EXERCISE DIRECTIONS ▸ Render the lines from the start of the entries through the line containing "ઑલમ્પિક્સમાં", inclusive, as a JSON list of strings with one string per line. Omit blank lines and leave the pictures out of the answer.

RECORDS SUPPLIED ▸
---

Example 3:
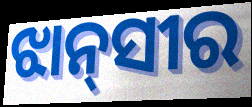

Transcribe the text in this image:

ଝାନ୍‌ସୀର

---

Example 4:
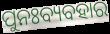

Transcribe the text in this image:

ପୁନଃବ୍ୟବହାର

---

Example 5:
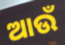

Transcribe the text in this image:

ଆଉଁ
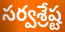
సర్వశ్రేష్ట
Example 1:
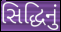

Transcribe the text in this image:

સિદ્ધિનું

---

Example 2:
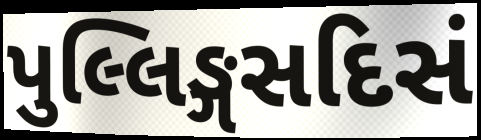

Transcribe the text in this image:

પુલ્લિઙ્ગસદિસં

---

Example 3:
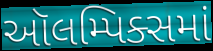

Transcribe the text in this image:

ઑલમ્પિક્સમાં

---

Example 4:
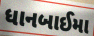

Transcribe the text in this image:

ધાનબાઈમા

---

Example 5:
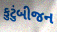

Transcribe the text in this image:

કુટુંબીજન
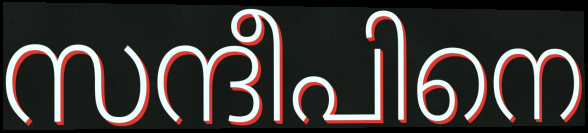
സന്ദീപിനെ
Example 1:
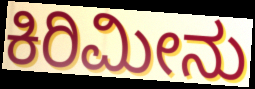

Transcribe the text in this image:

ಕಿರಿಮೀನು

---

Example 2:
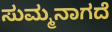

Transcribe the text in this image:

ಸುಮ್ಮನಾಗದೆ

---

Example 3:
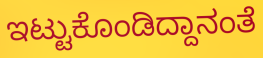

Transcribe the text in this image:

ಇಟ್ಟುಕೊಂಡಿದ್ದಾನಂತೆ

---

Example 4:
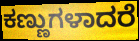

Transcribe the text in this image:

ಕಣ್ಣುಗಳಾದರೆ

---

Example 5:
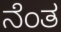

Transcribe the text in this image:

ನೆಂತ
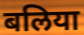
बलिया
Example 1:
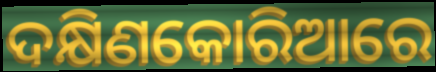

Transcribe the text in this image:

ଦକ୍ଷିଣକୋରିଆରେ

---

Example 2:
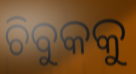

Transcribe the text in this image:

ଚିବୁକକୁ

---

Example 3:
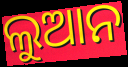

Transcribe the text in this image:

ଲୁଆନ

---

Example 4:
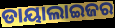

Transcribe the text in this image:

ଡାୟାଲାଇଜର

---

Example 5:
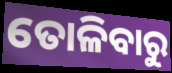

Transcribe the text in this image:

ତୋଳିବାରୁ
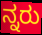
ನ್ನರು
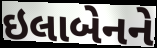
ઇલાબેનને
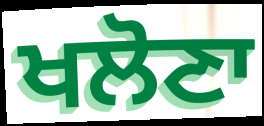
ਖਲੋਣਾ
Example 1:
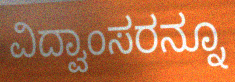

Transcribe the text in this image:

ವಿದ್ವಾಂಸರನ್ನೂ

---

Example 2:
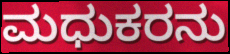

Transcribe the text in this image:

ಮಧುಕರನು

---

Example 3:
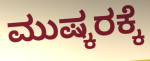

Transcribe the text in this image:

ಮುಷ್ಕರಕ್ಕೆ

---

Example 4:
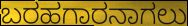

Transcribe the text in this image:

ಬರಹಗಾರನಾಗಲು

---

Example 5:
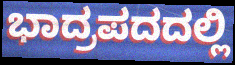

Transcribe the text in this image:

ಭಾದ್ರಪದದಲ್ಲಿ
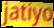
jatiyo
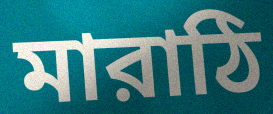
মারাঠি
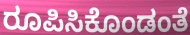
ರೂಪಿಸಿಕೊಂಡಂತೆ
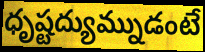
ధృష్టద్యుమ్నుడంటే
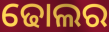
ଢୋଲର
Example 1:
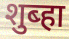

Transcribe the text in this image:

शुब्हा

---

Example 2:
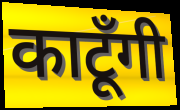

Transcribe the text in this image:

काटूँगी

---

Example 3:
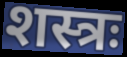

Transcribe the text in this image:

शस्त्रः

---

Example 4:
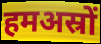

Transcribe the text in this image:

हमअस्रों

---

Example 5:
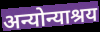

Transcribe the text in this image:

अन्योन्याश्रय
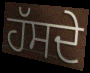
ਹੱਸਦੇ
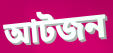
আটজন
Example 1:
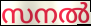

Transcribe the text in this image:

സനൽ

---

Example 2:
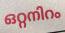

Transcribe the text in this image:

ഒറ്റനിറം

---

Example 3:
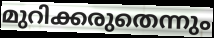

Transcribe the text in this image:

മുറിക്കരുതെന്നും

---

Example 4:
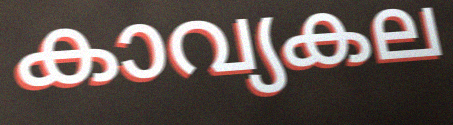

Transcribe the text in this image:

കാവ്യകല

RESPONSE ▸
[
  "---",
  "Example 3:",
  "Transcribe the text in this image:",
  "ଝାନ୍‌ସୀର",
  "---",
  "Example 4:",
  "Transcribe the text in this image:",
  "ପୁନଃବ୍ୟବହାର",
  "---",
  "Example 5:",
  "Transcribe the text in this image:",
  "ଆଉଁ",
  "సర్వశ్రేష్ట",
  "Example 1:",
  "Transcribe the text in this image:",
  "સિદ્ધિનું",
  "---",
  "Example 2:",
  "Transcribe the text in this image:",
  "પુલ્લિઙ્ગસદિસં",
  "---",
  "Example 3:",
  "Transcribe the text in this image:",
  "ઑલમ્પિક્સમાં"
]